* _STATED EXERCISE 1_: Summarize the text on building the business logic in two sentences.
* _STATED EXERCISE 2_: According to the text on building the business logic, what is usually recommended as the starting approach for a PoC?

* _TEXT SECTION_:
____________

Once one has an acceptable understanding of the data entities involved and the relation between them, it's time to build the needed business logic by joining the various tables at the various levels of detail. One can focus on the minimum required, respectively attempt to build a general model that can address a broader set of requirements. For the PoC it's usually recommended to start small by addressing the immediate requirements, though some flexibility might be needed for exploring the data and preparing the logic for a broader set of requirements. Independently of the scope, one should consider a set of validations.

Usually, it makes sense to encapsulate the logic in several views or table-valued functions that reflect the logic for the main purposes and which allow a high degree of reuse (see [1]). Of course, one can use the standard approach for modelling the bronze, silver, respectively the gold layers adopted by many professionals. For a PoC, even if that's not mandatory, it might still be a good idea to make steps in the respective direction.

In this case, dealing with only three tables - a fact table and two dimensions table - there are several perspectives that can be built:

a) all records from fact table + dimension records

The following view provides the lowest level of details for the fact table, allowing thus to look at the data from different perspectives as long as focus is only the values used is Sales Orders:

-- create the view
CREATE OR ALTER VIEW orders.vSalesOrders
-- Sales Orders with Product & Customer information
AS
SELECT ORD.SalesOrderID
, ORD.OrderDate
, ORD.CustomerID
, CST.FirstName 
, CST.LastName
, CST.EmailAddress
, ORD.LineItem
, ORD.ProductID
, PRD.ProductName 
, PRD.Category
, ORD.OrderQty
, ORD.LineItemTotal
, PRD.ListPrice 
, ORD.OrderQty * PRD.ListPrice ListPriceTotal
FROM orders.orders ORD 
	 JOIN orders.products PRD
	   ON ORD.ProductID = PRD.ProductID
	 JOIN orders.customers CST
	   ON ORD.CustomerID = CST.CustomerID

-- test the view   
SELECT *
FROM orders.vSalesOrders
WHERE SalesOrderID = 71780

One can use full joins unless some of the references dimensions are not available.

b) aggregated data for all dimension combinations

The previous view allows to aggregate the data at the various levels of details:

-- Sales volume by Customer & Product
SELECT ORD.EmailAddress
, ORD.ProductName 
, ORD.Category
, SUM(ORD.OrderQty) OrderQty
, SUM(ORD.LineItemTotal) LineItemTotal
FROM orders.vSalesOrders ORD 
WHERE ORD.OrderDate >= '2022-06-01'
  AND ORD.OrderDate < '2022-07-01'
GROUP BY ORD.EmailAddress
, ORD.ProductName 
, ORD.Category
ORDER BY ORD.EmailAddress
, ORD.ProductName

One can comment out the dimensions not needed. The query can be included in a view as well.

____________

* _STORED DATA_:

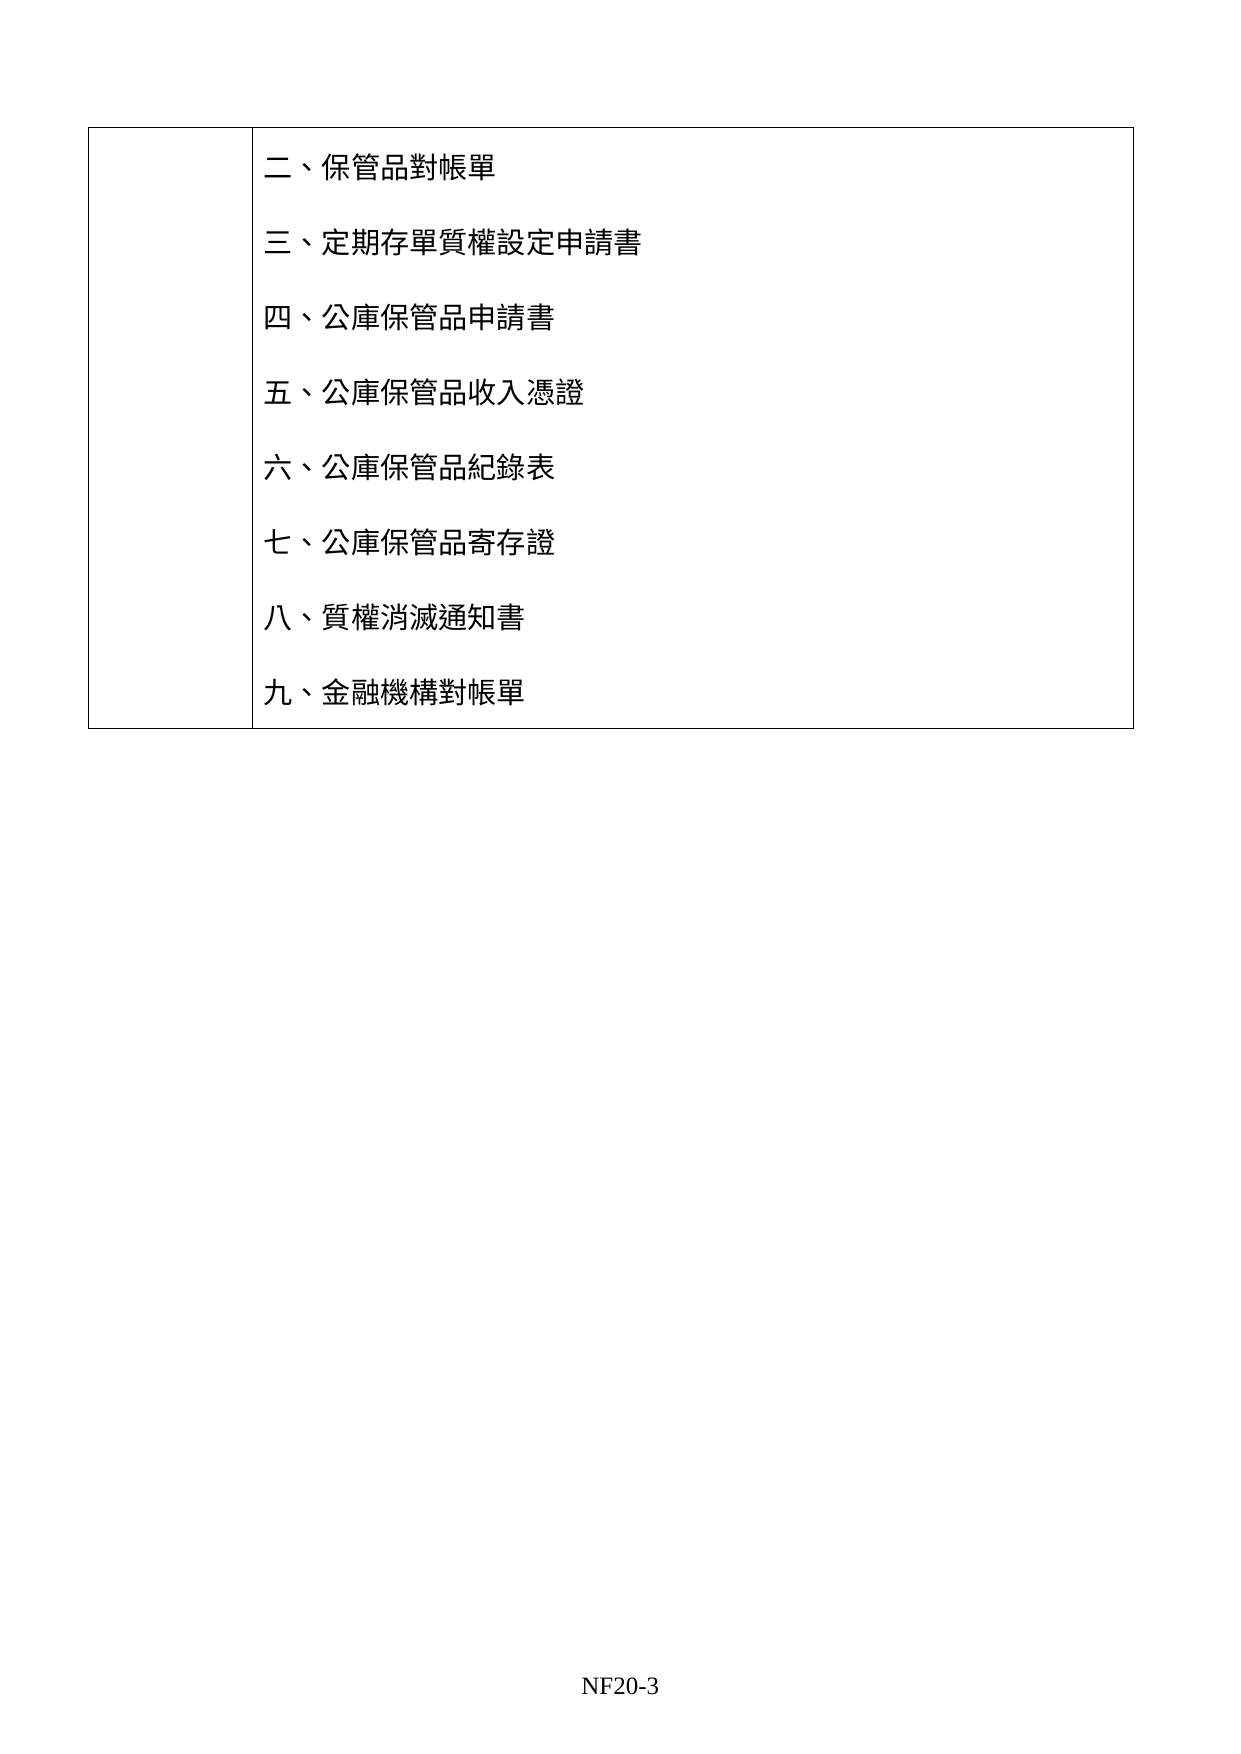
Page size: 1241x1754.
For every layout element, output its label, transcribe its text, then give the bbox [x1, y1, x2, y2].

table_cell [89, 128, 252, 728]
table_cell 二、保管品對帳單 三、定期存單質權設定申請書 四、公庫保管品申請書 五、公庫保管品收入憑證 六、公庫保管品紀錄表 七、公庫保管品寄存證 八、質權消滅通知書 九、金融機構對帳單 [253, 128, 1133, 728]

____________

* _WRITTEN SOLUTION 1_: Once the data entities and their relations are understood, the business logic is built by joining the tables at various levels of detail, ideally wrapped in views or table-valued functions that allow a high degree of reuse. With one fact table and two dimension tables, a view can return every fact record with its dimension records, and that view can then be aggregated at different levels of detail, such as sales volume by customer and product.

* _WRITTEN SOLUTION 2_: Start small by addressing the immediate requirements.